Motivations for engaging in sexual communication with children

Some people tell us that their interaction with children was not only motivated by sex. Instead some people talk about wanting to feel understood, or enjoying the connection with the child they are speaking to.

Our experience is that people’s motivations are often about more things than simply sexual pleasure. As such, it is important to consider your motives, so that you are able to manage your behaviour more responsibly in the future.

Many of the motivations noted in the Understanding Why module will also be relevant for people who have communicated sexually with children online. Take a look and see which might have been significant for you. You might find it helpful to complete the timeline exercise, if you haven’t done so already.

Different groups

Research and practice concerning the online grooming of children is relatively new. We are therefore still learning about this behaviour, and the people who engage in it. Some researchers have suggested that people who sexually abuse children in this way fall into different groups, depending on their motives and behaviour. The European Online Grooming Project (Webster et al., 2012) proposes three broad groups:
  • People who want to feel close to a child – ‘intimacy seeking’
  • People who adapt and change their online behaviour and profiles depending on the response of the child they are chatting to – ‘adaptable’
  • People who act in a very sexual way from the outset – ‘hypersexual’
The difference between these groups, in terms of their online behaviour, is mainly about the intensity and duration of the online communication between the adult and the child.
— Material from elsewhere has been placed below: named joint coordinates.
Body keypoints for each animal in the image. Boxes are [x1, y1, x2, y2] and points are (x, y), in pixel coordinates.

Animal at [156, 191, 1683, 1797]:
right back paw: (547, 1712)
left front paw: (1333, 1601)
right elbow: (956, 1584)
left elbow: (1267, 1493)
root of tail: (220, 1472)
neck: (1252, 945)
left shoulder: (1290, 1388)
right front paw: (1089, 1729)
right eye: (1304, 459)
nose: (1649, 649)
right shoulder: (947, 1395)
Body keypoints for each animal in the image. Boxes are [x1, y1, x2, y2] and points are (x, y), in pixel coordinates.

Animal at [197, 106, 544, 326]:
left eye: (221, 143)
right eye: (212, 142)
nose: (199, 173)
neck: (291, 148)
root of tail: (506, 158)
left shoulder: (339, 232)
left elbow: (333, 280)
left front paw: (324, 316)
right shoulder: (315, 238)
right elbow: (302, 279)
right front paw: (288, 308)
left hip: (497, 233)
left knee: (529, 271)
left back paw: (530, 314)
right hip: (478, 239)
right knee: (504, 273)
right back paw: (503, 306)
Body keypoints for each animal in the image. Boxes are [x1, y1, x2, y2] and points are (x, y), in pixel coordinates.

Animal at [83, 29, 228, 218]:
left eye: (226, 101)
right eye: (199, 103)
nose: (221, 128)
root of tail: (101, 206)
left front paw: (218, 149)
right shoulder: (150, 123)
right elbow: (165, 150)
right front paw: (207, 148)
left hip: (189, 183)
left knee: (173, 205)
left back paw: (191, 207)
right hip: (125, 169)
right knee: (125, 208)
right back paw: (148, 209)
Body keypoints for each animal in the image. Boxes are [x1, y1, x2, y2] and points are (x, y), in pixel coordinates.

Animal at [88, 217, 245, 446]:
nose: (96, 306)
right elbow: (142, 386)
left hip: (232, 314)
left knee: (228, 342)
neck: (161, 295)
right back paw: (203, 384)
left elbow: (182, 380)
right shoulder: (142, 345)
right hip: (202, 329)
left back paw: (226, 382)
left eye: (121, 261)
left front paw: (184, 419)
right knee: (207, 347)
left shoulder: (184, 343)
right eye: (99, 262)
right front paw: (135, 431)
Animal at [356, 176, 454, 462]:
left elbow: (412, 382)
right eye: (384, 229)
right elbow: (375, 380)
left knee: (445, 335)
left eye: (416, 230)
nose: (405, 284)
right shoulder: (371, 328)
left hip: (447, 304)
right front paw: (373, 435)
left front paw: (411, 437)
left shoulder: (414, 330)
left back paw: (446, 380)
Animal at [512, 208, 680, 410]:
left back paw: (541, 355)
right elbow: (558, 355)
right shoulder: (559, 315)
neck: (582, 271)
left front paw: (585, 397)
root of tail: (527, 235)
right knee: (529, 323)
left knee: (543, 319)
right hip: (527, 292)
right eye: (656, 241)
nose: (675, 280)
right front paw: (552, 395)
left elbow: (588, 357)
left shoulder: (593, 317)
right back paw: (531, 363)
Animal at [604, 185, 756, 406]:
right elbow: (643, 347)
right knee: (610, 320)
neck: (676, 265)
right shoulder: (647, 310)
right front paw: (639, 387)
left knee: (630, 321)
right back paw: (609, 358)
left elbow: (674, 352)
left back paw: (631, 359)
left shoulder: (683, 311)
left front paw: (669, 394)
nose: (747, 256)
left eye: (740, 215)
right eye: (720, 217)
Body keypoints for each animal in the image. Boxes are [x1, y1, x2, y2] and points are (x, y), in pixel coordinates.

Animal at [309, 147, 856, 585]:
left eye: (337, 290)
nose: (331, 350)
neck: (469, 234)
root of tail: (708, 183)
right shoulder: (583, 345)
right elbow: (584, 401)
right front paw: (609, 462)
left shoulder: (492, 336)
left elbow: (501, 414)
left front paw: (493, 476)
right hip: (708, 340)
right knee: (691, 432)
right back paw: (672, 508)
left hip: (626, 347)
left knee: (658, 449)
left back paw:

The motivations, however, may differ.

Exercise 1: Different approaches to children

With the above ideas about different groupings in mind, think about the following questions. Also consider if your behaviour changed over time, and why that might have been:
  • Did you think about your contact with a child or children as being consenting and intimate?
  • Were your conversations prolonged and frequent with sexual content introduced slowly?
  • Did your online conversations often lead to planning or arranging offline meetings to develop the relationship?
  • Did your online conversations lead to the sending and/or receiving of sexual images?
  • Did you see the children you spoke to as mature and sexually knowledgeable?
  • Did you change your style of communication depending on the child you spoke to, and how they responded?
  • Did you introduce sexual content very quickly i.e. within seconds or the first few minutes?
  • Did you use a false identity?
  • Did you try to develop a relationship with a particular child or children?
  • Did you use sexual chat for your immediate sexual pleasure?

What do your answers to the above questions, tell you about your motivations?

What do they say about how you viewed the child or children you chatted to?

And what was the likelihood of you meeting up with a child you had chatted to online? What stopped you?